--- Dataset extract Enclosed Below ---
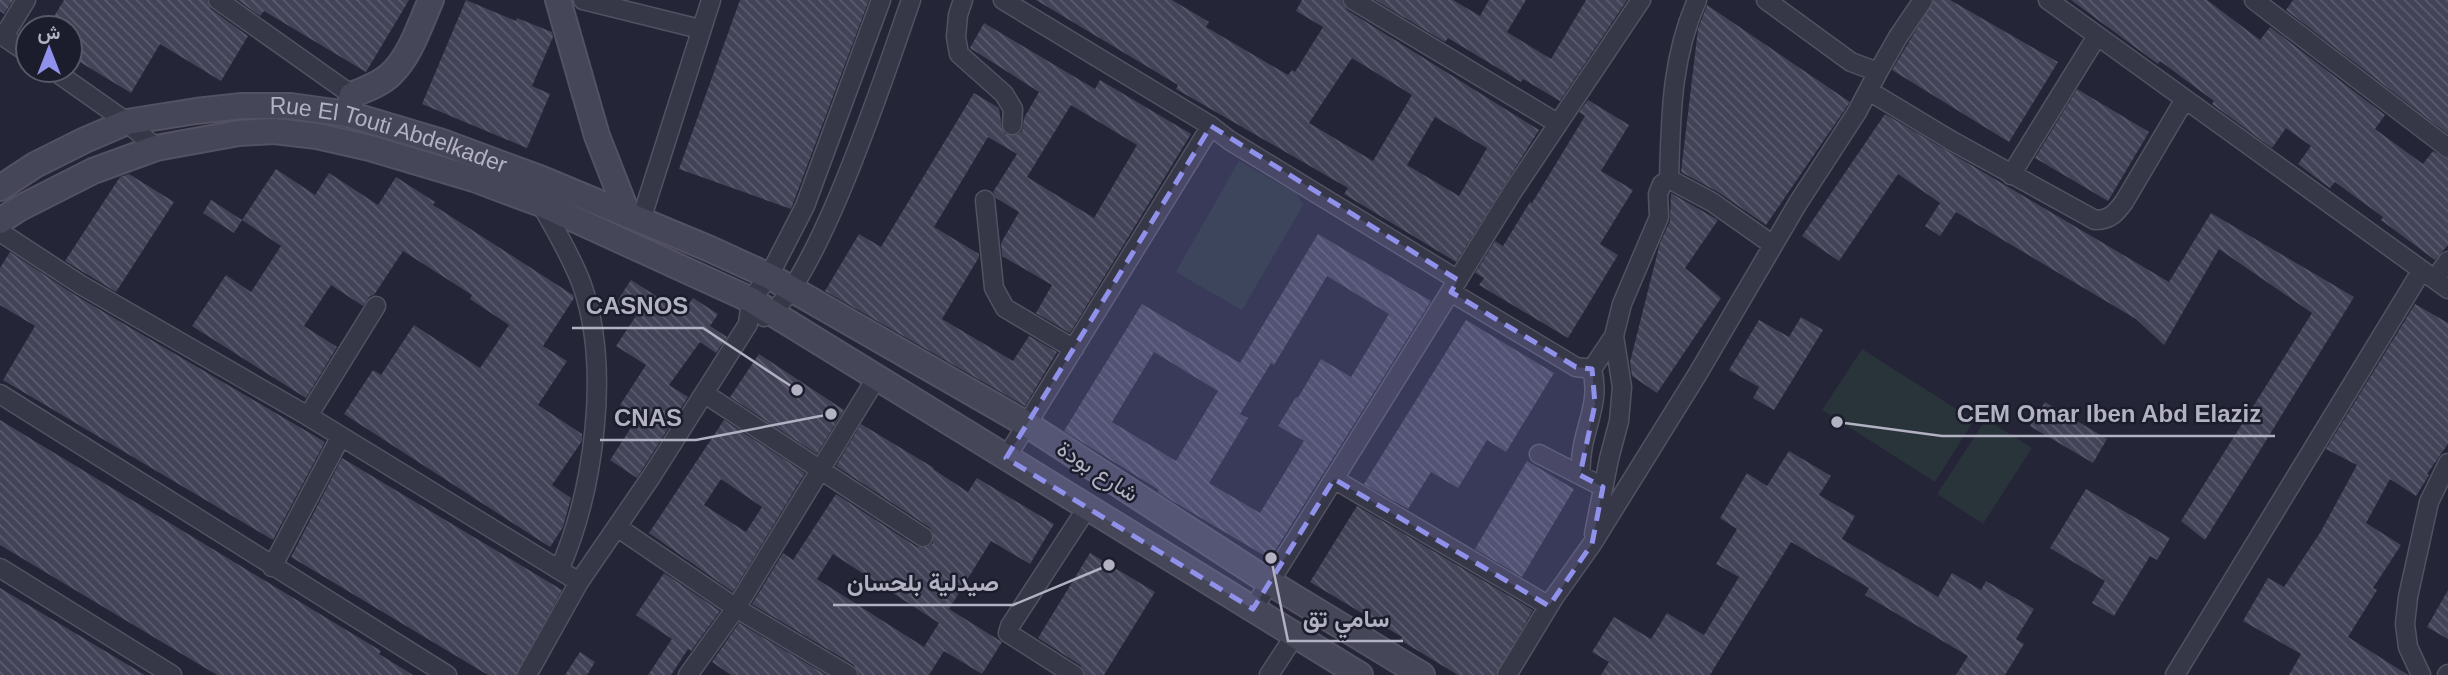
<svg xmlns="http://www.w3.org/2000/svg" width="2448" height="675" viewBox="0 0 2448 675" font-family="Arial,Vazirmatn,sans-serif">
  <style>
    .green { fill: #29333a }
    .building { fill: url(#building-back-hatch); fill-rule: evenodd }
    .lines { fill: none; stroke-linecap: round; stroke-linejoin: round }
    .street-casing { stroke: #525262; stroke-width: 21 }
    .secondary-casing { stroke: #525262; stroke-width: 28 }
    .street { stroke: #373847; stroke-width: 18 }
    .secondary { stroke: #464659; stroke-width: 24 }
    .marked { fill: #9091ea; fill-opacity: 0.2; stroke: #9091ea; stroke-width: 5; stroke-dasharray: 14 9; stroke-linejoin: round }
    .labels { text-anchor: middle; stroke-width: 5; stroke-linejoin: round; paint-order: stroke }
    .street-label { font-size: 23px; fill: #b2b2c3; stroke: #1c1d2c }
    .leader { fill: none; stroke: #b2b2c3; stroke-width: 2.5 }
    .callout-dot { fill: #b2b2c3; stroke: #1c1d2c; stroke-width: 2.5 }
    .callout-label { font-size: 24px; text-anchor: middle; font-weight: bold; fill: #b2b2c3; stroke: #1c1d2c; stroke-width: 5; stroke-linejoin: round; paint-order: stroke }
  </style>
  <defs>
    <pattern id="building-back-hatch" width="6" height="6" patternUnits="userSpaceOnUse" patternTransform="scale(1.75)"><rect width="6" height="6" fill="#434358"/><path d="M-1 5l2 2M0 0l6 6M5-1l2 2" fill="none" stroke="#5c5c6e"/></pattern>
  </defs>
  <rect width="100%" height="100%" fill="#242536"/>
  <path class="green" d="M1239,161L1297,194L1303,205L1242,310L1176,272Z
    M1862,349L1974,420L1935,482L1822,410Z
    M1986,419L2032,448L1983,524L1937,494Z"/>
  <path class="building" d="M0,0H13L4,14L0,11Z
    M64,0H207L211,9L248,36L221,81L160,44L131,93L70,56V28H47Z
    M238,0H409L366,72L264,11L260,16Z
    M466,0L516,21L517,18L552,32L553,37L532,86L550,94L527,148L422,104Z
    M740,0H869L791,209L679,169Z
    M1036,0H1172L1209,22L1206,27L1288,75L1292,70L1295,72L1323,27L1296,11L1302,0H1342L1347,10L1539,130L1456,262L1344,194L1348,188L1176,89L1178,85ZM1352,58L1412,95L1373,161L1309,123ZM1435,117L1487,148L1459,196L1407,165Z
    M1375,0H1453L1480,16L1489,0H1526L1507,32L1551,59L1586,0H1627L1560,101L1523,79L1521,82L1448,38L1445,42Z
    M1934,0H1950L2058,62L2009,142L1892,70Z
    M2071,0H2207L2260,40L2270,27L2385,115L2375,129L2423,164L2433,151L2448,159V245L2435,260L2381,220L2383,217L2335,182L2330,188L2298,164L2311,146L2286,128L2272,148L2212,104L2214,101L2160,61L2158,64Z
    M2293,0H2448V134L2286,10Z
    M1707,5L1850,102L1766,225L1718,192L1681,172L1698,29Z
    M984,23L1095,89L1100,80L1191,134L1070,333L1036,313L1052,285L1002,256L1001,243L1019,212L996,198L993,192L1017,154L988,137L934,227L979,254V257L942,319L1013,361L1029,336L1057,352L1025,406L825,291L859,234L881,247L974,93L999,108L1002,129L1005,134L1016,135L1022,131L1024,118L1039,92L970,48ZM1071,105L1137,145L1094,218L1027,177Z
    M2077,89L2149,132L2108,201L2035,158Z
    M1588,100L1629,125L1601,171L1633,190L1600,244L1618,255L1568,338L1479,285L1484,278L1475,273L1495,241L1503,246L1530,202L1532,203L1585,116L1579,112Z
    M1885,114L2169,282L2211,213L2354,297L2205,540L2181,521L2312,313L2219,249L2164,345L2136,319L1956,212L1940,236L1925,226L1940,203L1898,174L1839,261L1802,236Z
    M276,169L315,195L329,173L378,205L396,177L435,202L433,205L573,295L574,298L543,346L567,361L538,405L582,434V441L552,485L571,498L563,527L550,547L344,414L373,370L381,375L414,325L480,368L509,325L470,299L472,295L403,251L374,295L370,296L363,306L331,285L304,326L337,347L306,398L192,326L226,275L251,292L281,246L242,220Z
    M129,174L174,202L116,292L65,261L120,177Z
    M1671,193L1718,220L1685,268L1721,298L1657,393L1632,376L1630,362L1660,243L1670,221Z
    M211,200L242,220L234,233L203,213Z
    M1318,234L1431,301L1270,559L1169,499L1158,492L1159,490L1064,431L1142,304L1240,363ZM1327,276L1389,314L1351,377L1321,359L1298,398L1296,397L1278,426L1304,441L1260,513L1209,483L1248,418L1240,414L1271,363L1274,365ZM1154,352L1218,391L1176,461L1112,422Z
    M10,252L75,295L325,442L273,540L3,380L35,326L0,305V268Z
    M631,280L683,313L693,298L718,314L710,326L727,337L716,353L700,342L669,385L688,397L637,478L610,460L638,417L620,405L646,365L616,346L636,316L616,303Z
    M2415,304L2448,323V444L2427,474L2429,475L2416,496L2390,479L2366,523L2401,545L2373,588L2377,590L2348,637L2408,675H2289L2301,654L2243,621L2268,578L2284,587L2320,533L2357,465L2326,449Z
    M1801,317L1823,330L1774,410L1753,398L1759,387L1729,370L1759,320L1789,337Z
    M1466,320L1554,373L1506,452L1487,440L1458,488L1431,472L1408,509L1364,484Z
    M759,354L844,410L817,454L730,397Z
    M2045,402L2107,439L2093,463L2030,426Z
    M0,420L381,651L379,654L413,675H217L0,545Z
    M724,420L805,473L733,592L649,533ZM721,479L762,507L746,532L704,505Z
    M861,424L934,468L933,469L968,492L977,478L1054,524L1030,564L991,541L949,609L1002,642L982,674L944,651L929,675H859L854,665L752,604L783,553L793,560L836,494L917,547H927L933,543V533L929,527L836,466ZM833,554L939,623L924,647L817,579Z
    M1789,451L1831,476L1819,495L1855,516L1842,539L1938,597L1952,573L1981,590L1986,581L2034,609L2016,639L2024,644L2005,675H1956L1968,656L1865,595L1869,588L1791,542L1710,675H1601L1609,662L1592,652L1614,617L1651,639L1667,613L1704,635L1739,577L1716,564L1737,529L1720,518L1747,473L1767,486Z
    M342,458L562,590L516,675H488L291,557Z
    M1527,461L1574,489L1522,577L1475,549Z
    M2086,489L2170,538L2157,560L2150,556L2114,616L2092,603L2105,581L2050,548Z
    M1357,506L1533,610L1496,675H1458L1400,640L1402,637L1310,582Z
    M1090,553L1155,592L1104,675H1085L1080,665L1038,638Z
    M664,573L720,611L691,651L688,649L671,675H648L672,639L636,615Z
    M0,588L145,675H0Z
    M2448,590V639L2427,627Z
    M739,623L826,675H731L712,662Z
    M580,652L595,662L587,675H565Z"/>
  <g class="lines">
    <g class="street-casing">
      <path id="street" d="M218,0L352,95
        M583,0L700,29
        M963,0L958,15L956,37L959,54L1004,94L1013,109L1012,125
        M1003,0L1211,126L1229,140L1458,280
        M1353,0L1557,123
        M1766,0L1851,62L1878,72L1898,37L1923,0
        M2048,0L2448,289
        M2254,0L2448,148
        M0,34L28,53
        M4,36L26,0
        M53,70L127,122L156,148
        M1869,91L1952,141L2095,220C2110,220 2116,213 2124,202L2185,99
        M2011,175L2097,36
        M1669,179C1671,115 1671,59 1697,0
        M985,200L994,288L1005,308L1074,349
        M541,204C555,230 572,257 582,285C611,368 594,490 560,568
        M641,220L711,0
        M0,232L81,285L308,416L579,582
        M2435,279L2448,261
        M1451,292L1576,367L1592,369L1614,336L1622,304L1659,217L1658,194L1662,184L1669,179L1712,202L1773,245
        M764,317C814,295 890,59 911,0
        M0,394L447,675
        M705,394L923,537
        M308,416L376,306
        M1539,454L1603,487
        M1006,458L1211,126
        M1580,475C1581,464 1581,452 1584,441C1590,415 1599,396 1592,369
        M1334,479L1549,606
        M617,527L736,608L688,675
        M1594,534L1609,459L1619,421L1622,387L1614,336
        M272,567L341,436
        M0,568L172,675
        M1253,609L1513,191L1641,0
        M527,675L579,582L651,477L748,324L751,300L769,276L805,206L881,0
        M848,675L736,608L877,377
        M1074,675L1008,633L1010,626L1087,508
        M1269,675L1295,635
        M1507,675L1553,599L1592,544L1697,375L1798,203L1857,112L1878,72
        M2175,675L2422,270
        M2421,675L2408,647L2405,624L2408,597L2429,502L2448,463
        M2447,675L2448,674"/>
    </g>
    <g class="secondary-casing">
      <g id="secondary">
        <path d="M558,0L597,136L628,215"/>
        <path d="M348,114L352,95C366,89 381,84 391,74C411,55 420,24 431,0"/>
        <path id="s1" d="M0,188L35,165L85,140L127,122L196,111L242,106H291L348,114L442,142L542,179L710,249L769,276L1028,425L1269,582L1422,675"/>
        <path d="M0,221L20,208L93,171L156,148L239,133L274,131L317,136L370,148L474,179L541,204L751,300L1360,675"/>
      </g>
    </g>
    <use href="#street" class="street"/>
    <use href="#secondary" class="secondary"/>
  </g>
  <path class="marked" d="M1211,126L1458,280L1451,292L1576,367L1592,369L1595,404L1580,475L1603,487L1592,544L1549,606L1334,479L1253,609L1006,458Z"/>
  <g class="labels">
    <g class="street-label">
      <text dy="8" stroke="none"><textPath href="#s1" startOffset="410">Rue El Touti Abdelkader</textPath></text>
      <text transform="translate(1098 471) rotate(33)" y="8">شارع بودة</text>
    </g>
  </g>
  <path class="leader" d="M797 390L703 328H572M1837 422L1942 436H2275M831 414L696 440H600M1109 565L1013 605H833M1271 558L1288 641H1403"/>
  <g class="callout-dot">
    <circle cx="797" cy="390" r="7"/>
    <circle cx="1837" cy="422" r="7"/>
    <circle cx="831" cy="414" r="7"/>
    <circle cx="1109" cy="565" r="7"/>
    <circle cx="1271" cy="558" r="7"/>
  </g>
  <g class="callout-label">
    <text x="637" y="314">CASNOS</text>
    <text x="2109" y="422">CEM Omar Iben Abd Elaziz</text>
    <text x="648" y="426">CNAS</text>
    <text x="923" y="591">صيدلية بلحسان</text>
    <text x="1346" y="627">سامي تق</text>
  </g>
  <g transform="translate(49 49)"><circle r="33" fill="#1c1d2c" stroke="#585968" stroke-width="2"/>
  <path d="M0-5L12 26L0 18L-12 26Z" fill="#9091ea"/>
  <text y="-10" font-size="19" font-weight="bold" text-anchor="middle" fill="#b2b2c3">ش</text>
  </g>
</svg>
--- End of Enclosed Dataset extract ---
▶ What is being asked: Scan the entries above and show each line that contains the word "lines".

▶ Reply to the task:
    .lines { fill: none; stroke-linecap: round; stroke-linejoin: round }
  <g class="lines">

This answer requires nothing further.